**DATA PROVIDED**
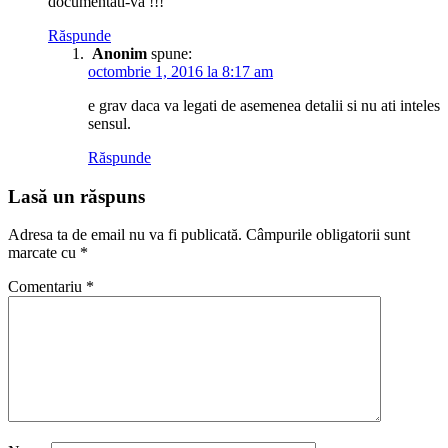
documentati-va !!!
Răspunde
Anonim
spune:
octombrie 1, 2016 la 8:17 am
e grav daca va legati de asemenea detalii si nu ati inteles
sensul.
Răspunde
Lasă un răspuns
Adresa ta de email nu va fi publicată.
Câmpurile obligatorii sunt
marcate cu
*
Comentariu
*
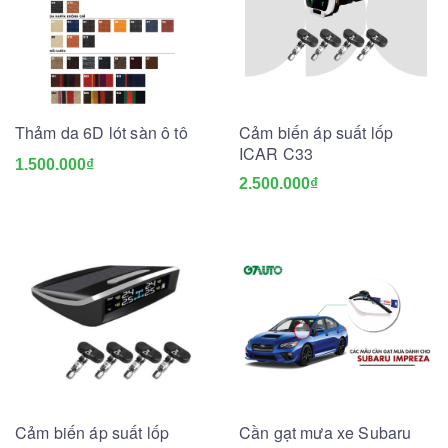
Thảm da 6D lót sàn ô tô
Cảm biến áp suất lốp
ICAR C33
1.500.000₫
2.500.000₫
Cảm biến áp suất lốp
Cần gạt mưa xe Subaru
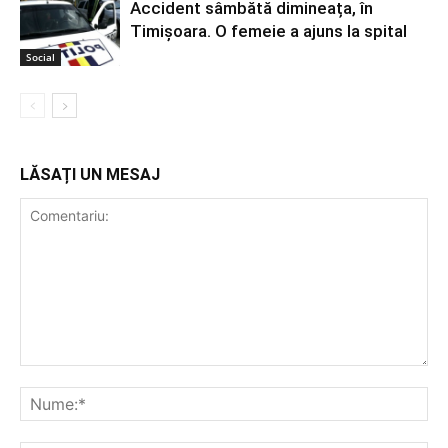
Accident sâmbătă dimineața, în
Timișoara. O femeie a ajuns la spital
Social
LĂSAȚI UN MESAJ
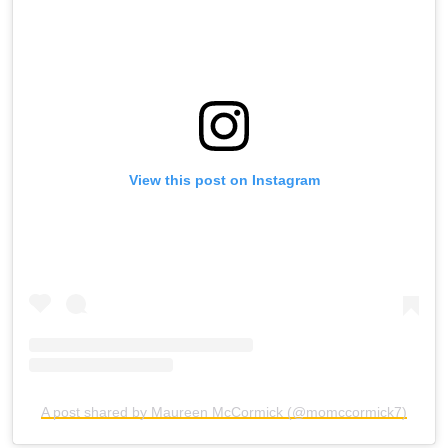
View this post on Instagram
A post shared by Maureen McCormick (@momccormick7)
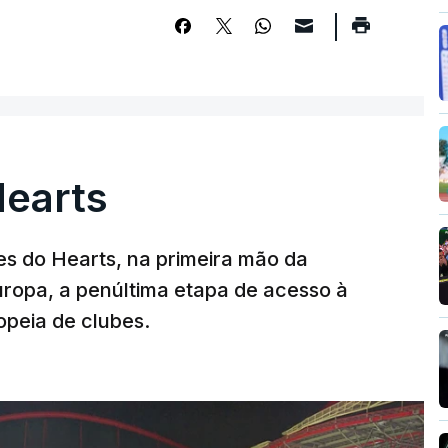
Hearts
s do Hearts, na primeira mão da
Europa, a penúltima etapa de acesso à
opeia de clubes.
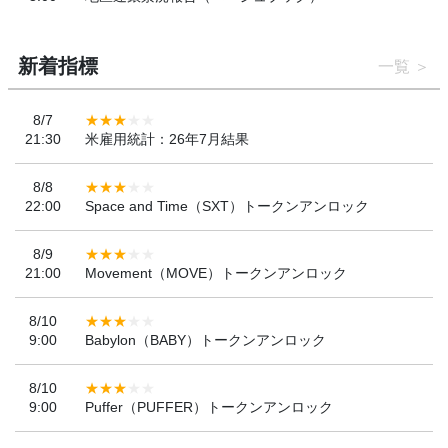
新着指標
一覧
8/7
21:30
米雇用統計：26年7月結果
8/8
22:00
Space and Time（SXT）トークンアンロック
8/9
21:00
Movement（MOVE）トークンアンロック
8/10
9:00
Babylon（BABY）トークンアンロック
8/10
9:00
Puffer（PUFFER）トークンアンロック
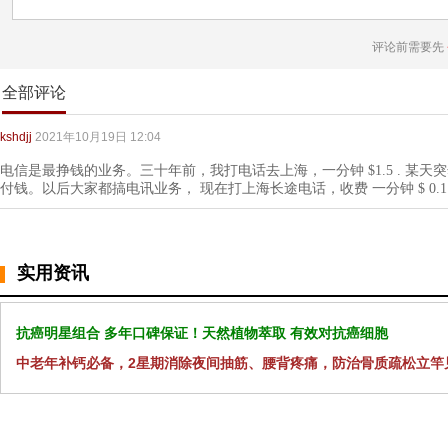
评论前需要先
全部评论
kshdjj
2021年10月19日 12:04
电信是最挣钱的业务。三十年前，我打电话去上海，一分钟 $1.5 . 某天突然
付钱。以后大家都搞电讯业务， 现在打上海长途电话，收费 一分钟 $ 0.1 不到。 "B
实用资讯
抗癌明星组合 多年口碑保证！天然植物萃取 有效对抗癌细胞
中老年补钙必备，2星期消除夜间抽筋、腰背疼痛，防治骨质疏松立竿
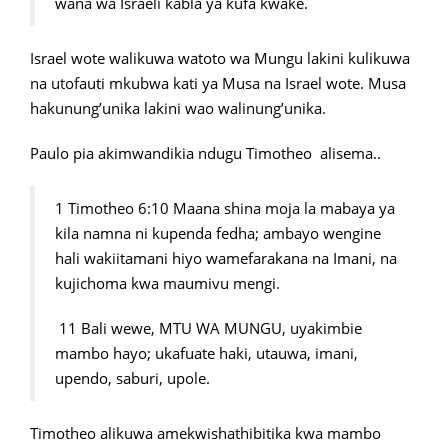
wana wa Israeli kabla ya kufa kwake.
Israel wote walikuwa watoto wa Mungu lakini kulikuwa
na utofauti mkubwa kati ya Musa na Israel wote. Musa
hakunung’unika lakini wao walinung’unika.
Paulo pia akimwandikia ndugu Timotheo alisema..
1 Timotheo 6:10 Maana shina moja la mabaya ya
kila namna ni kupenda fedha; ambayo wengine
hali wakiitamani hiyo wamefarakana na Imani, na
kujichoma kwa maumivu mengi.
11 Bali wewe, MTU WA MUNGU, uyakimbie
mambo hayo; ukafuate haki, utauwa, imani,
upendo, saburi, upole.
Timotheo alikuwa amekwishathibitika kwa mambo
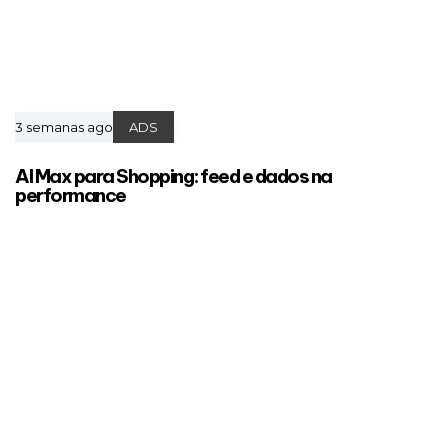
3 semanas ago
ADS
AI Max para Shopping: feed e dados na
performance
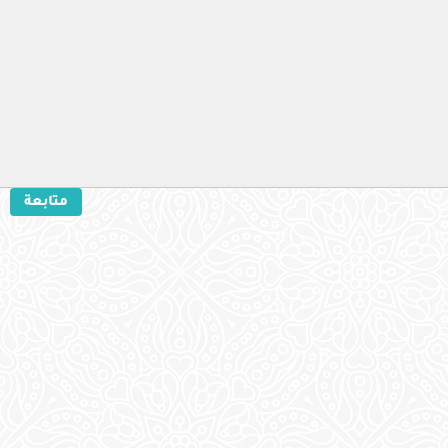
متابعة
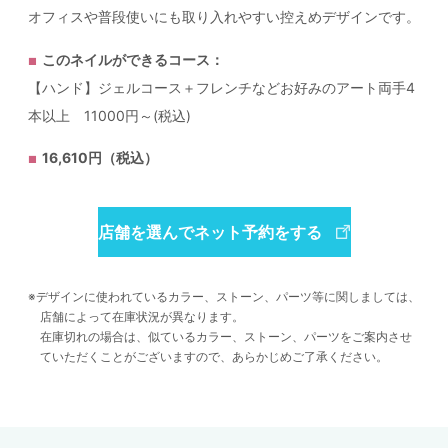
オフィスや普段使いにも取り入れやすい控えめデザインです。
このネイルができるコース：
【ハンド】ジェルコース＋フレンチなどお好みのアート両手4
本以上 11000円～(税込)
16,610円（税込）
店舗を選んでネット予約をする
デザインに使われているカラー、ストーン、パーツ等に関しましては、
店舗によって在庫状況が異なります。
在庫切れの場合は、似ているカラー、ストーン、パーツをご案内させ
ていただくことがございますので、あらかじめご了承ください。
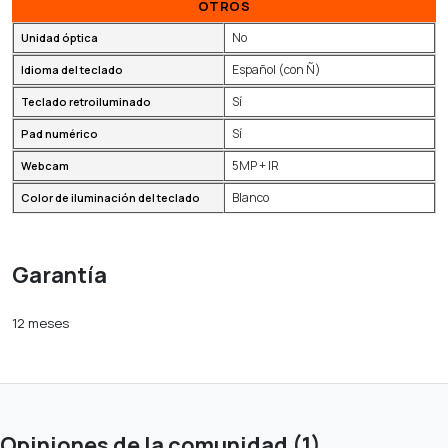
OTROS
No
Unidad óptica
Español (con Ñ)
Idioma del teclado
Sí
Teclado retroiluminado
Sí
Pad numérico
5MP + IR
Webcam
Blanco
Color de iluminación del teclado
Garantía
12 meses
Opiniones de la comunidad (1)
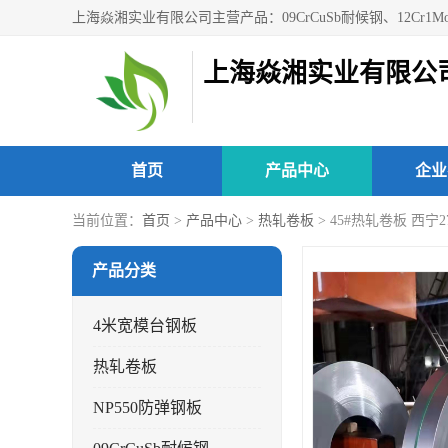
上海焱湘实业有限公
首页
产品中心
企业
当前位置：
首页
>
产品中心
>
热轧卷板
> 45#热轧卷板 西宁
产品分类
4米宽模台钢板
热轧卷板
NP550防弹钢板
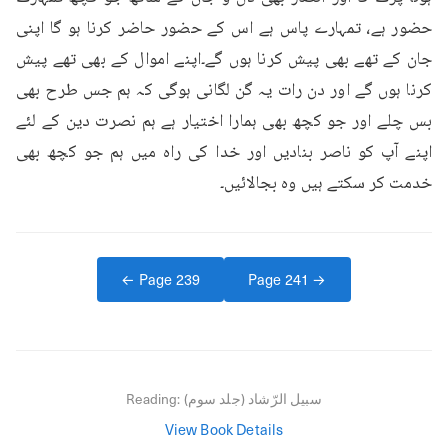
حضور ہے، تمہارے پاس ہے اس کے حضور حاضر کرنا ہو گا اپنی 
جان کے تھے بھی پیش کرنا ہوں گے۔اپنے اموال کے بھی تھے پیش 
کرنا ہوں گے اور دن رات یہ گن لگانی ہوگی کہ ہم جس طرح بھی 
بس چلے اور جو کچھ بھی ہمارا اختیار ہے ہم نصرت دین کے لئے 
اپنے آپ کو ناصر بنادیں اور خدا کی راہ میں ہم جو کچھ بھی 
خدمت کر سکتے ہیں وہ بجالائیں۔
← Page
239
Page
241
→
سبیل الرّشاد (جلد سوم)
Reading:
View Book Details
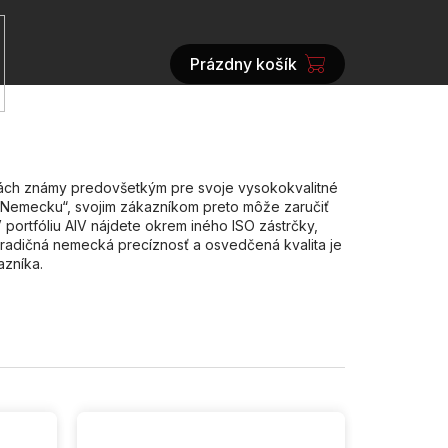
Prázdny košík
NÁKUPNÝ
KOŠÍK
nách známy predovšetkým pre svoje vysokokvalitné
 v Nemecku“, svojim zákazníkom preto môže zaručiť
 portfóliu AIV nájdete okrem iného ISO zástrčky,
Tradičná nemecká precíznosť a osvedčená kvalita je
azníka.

**TASK GOAL**
Copy each line of the data that contains the word "View", leaving the other lines out.

**OUTPUT OF THE TASK**
View this post on Instagram
View Book Details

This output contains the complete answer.